CHIETI.  Si chiamava Vito Liberatore, aveva 29 anni ed era di Roccamontepiano (Chieti) la vittima dell'incidente avvenuto ieri sera poco, prima delle 22, al chilometro 16+500 della statale 714, variante di Francavilla al Mare, all'interno della galleria Le Piane.

Secondo una prima ricostruzione della Polizia Stradale di Chieti la Smart guidata da Liberatore, diretta a Francavilla, si è scontrata con un furgone condotto da un 25enne di Montenero di Bisaccia (Campobasso).

Nell'impatto il trentenne, che lavorava per una ditta di Pretoro, è morto sul colpo; il conducente del furgone è stato estratto prima che il mezzo prendesse fuoco ed è stato ricoverato con traumi guaribili in venti giorni.

Sul posto a spegnere le fiamme i vigili del fuoco di Chieti.

 

E questo ennesimo incidente nelle gallerie a doppio senso di marcia è destinato a rinfocolare le polemiche sempre soffocate di chi riteneva quelle gallerie troppo pericolose e fuori norma.

Già oltre 10 anni fa -quando vennero finalmente aperte al traffico i lunghissimi tunnel- ci fu chi fece notare che la legge già vietava o sconsigliava fortemente a quella data la costruzione di gallerie a doppio senso di marcia proprio perchè troppo pericolose.

Quelle tra Francavilla e Pescara sono peraltro lunghe circa 4 e 2 chilometri e seppure ultimate nel 2003 vennero aperte nel 2007.

Il progetto originario avviato agli inizi degli anni ‘80 prevedeva infatti gallerie a senso unico (due canne) poi il progetto in seguito all’ennesima variante, il passar del tempo, i soliti “incagli” burocratici fecero lievitare i costi e l’Anas decise di realizzare comunque l’opera dimezzandola: una sola galleria a doppio senso di marcia.

In 10 anni di esercizio quelle gallerie hanno già prodotto non meno di 20 morti.

«Carissimi concittadini, un grande lutto ha colpito la nostra comunità.

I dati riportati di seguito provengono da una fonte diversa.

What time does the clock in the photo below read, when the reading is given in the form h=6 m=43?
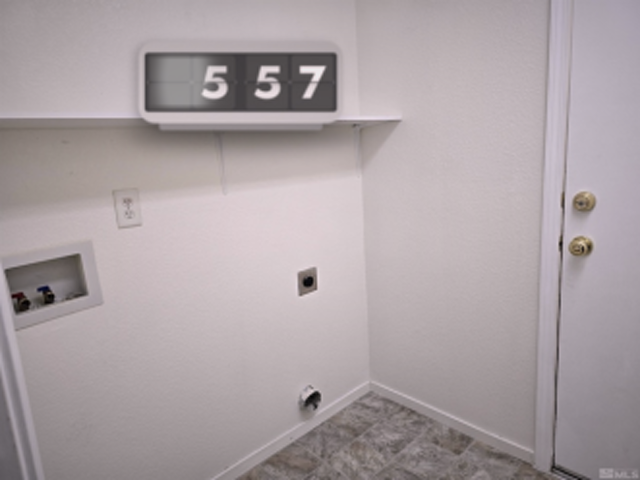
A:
h=5 m=57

Ieri sera una giovane vita è rimasta vittima di un terribile incidente - scrive su Facebook il sindaco di Roccamontepiano, Adamo Carulli - Abbiamo deciso che l'iniziativa prevista per la mattinata di oggi, su piazza Belvedere, viene rinviata in segno di rispetto e sensibilità verso la famiglia Liberatore. Il Comune e tutta la cittadinanza esprimono il più profondo dolore per la scomparsa di Vito Liberatore, un grande amico di tutti, un ragazzo che stava tornando a casa dopo un'intera giornata di lavoro. Ci stringiamo con grande affetto e attenzione a Rosetta e Corrado, alla sorella Serena e al fratello Giovanni, alla fidanzata Federica e a tutti i familiari che in queste ore stanno vivendo una tragedia immane. La simpatia di Vito e il suo stare bene in mezzo a tutti saranno il più bel ricordo che porteremo dentro ciascuno di noi».